**Instructions for the task:**
Produce the records again in full, exactly as shown below.

**Dataset excerpts:**
********************

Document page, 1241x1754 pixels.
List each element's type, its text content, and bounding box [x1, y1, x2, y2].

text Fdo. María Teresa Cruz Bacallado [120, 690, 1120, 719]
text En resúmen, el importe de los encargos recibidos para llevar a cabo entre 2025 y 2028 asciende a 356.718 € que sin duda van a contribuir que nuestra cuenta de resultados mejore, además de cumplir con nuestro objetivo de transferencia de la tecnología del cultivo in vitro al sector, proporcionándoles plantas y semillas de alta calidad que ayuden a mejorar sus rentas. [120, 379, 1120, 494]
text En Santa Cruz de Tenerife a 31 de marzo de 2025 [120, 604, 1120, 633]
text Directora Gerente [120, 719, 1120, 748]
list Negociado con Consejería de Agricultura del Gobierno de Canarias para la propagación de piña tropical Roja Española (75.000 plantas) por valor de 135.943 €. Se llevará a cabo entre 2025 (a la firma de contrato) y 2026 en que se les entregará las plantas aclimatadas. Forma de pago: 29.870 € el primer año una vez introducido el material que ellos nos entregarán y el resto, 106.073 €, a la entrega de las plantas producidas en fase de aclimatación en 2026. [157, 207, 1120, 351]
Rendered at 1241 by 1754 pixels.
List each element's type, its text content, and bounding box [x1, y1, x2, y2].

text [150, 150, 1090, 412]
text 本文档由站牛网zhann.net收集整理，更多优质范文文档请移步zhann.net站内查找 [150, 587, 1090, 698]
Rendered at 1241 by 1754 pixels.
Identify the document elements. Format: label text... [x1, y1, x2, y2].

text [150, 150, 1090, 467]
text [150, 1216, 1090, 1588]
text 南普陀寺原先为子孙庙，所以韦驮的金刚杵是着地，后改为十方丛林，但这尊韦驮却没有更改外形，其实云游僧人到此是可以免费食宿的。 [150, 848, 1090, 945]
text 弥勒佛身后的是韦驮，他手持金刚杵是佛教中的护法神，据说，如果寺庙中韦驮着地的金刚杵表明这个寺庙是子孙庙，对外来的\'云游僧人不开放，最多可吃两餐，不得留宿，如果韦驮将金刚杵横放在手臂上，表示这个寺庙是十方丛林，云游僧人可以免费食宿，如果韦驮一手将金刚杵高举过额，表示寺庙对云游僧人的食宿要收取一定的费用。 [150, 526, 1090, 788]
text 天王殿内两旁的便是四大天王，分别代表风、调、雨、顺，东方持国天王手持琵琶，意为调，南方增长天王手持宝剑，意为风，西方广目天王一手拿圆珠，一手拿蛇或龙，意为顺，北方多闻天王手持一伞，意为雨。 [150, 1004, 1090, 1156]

********************

**Solution to this exercise:**
Document page, 1241x1754 pixels.
List each element's type, its text content, and bounding box [x1, y1, x2, y2].

text Fdo. María Teresa Cruz Bacallado [120, 690, 1120, 719]
text En resúmen, el importe de los encargos recibidos para llevar a cabo entre 2025 y 2028 asciende a 356.718 € que sin duda van a contribuir que nuestra cuenta de resultados mejore, además de cumplir con nuestro objetivo de transferencia de la tecnología del cultivo in vitro al sector, proporcionándoles plantas y semillas de alta calidad que ayuden a mejorar sus rentas. [120, 379, 1120, 494]
text En Santa Cruz de Tenerife a 31 de marzo de 2025 [120, 604, 1120, 633]
text Directora Gerente [120, 719, 1120, 748]
list Negociado con Consejería de Agricultura del Gobierno de Canarias para la propagación de piña tropical Roja Española (75.000 plantas) por valor de 135.943 €. Se llevará a cabo entre 2025 (a la firma de contrato) y 2026 en que se les entregará las plantas aclimatadas. Forma de pago: 29.870 € el primer año una vez introducido el material que ellos nos entregarán y el resto, 106.073 €, a la entrega de las plantas producidas en fase de aclimatación en 2026. [157, 207, 1120, 351]
Rendered at 1241 by 1754 pixels.
List each element's type, its text content, and bounding box [x1, y1, x2, y2].

text [150, 150, 1090, 412]
text 本文档由站牛网zhann.net收集整理，更多优质范文文档请移步zhann.net站内查找 [150, 587, 1090, 698]
Rendered at 1241 by 1754 pixels.
Identify the document elements. Format: label text... [x1, y1, x2, y2].

text [150, 150, 1090, 467]
text [150, 1216, 1090, 1588]
text 南普陀寺原先为子孙庙，所以韦驮的金刚杵是着地，后改为十方丛林，但这尊韦驮却没有更改外形，其实云游僧人到此是可以免费食宿的。 [150, 848, 1090, 945]
text 弥勒佛身后的是韦驮，他手持金刚杵是佛教中的护法神，据说，如果寺庙中韦驮着地的金刚杵表明这个寺庙是子孙庙，对外来的\'云游僧人不开放，最多可吃两餐，不得留宿，如果韦驮将金刚杵横放在手臂上，表示这个寺庙是十方丛林，云游僧人可以免费食宿，如果韦驮一手将金刚杵高举过额，表示寺庙对云游僧人的食宿要收取一定的费用。 [150, 526, 1090, 788]
text 天王殿内两旁的便是四大天王，分别代表风、调、雨、顺，东方持国天王手持琵琶，意为调，南方增长天王手持宝剑，意为风，西方广目天王一手拿圆珠，一手拿蛇或龙，意为顺，北方多闻天王手持一伞，意为雨。 [150, 1004, 1090, 1156]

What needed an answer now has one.